I was not a confidant, nor did I ever want to waste her time with small talk, but one time I asked her why she had not taken on the homosexual activists. “Because they are so vicious,” she said simply. She would not back down from issues that affected the family, but she would not fight them head-on as a group.

Phyllis was a brilliant woman. Ann Coulter called her something I’ve never heard anyone else call her: an intellectual. With all her degrees, she would certainly qualify. But we are so used to intellectuals tearing things down, not loving what is good — and Phyllis’ love was great. Her scholarship showed breadth and depth, and she understood the political implications and urgency of so many choices along the way.

She was both an intellectual and an activist. Rarely has one person the energy to do both successfully. It is a good thing so many intellectuals of the left are notoriously weighed down by interests of the flesh; I would not like them to rise to the work of the day, fully awake like the lady on the Alton bluffs.

When I worked for her, we were forever assembling booklets on the issues to hand out to senators, bishops and other influential people. I read the arguments, desperately trying to find spelling mistakes to justify my clerical existence, and wondered if sometimes she didn’t go a little too far in her judgments against the Equal Rights Amendment — surely no one wanted same-sex “marriages” or men in the women’s restroom.

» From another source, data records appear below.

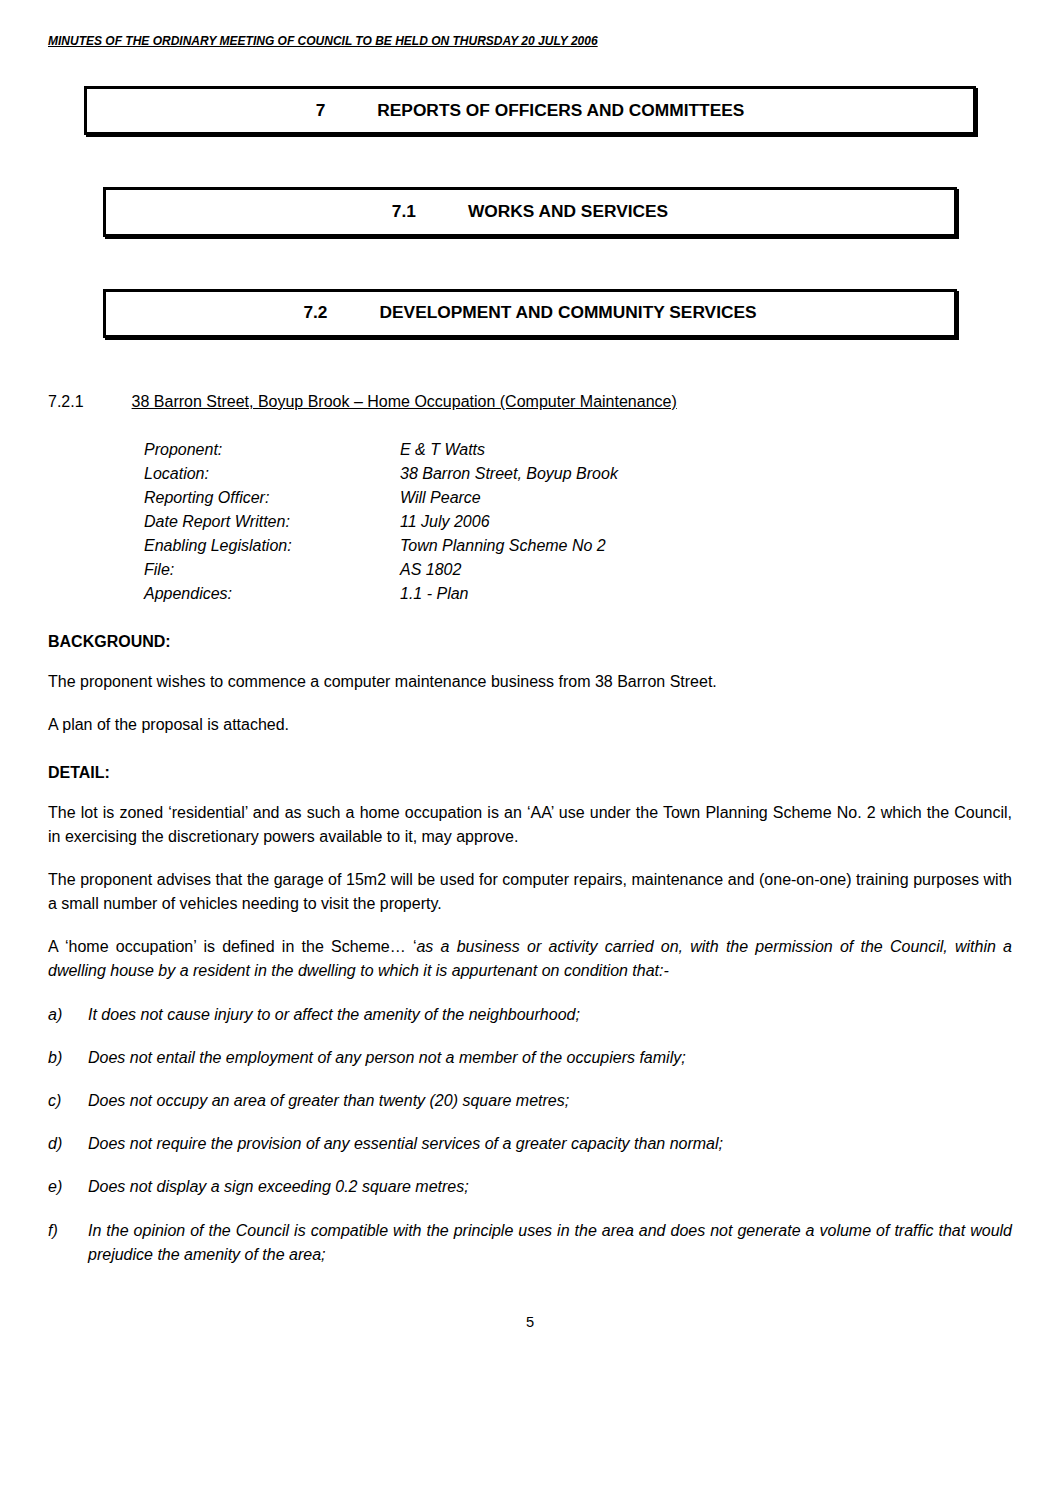MINUTES OF THE ORDINARY MEETING OF COUNCIL TO BE HELD ON THURSDAY 20 JULY 2006
7 REPORTS OF OFFICERS AND COMMITTEES
7.1 WORKS AND SERVICES
7.2 DEVELOPMENT AND COMMUNITY SERVICES
7.2.1 38 Barron Street, Boyup Brook – Home Occupation (Computer Maintenance)
| Proponent: | E & T Watts |
| Location: | 38 Barron Street, Boyup Brook |
| Reporting Officer: | Will Pearce |
| Date Report Written: | 11 July 2006 |
| Enabling Legislation: | Town Planning Scheme No 2 |
| File: | AS 1802 |
| Appendices: | 1.1 - Plan |
BACKGROUND:
The proponent wishes to commence a computer maintenance business from 38 Barron Street.
A plan of the proposal is attached.
DETAIL:
The lot is zoned ‘residential’ and as such a home occupation is an ‘AA’ use under the Town Planning Scheme No. 2 which the Council, in exercising the discretionary powers available to it, may approve.
The proponent advises that the garage of 15m2 will be used for computer repairs, maintenance and (one-on-one) training purposes with a small number of vehicles needing to visit the property.
A ‘home occupation’ is defined in the Scheme… ‘as a business or activity carried on, with the permission of the Council, within a dwelling house by a resident in the dwelling to which it is appurtenant on condition that:-
a) It does not cause injury to or affect the amenity of the neighbourhood;
b) Does not entail the employment of any person not a member of the occupiers family;
c) Does not occupy an area of greater than twenty (20) square metres;
d) Does not require the provision of any essential services of a greater capacity than normal;
e) Does not display a sign exceeding 0.2 square metres;
f) In the opinion of the Council is compatible with the principle uses in the area and does not generate a volume of traffic that would prejudice the amenity of the area;
5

But Phyllis not only unraveled the constitutional implications of the Equal Rights Amendment — she grasped the vision of its supporters. I found it fascinating that she could have this awkward way of smiling and saying something Betty Crocker-like, while totally discerning the spirit with which she was battling.

Phyllis understood something fundamental about liberal movements: People would become involved after agitations and prompting, to set straight one thing or another, but, very often, these people had no idea that there was a larger vision, a larger plan of destruction in play.

Many people forget this and let down their guard, reducing authentic feminism to its simple demands (such as equal pay for women). Yet in the wake of this professional feminism has come abortion, depression, poverty for women, loneliness, decomposition of self and a pathological search for sexual identity. She could anticipate the fruits of feminist self-hatred.

Phyllis grasped the vision of the opposition. I think this was her greatest triumph, mostly because I see it so rarely. And yet it came of something clean and clear and uncomplicated in her own intellect and heart. I’ve seen that in a few very smart, very good people.

In her alert, tidy, Midwestern way, she was on to the devil’s game and never, never let loose what she could hold together through her powerful intellect and valiant heart.

Phyllis died on Sept. 5, the first feast day of Mother Teresa — a cosmic symmetry that will forever link the two 20th-century champions of the family.

My, how she has deserved her rest. May God grant her his mercy and the fullness of his peace.

 

Priscilla McCaffrey writes from Ridgefield, Connecticut.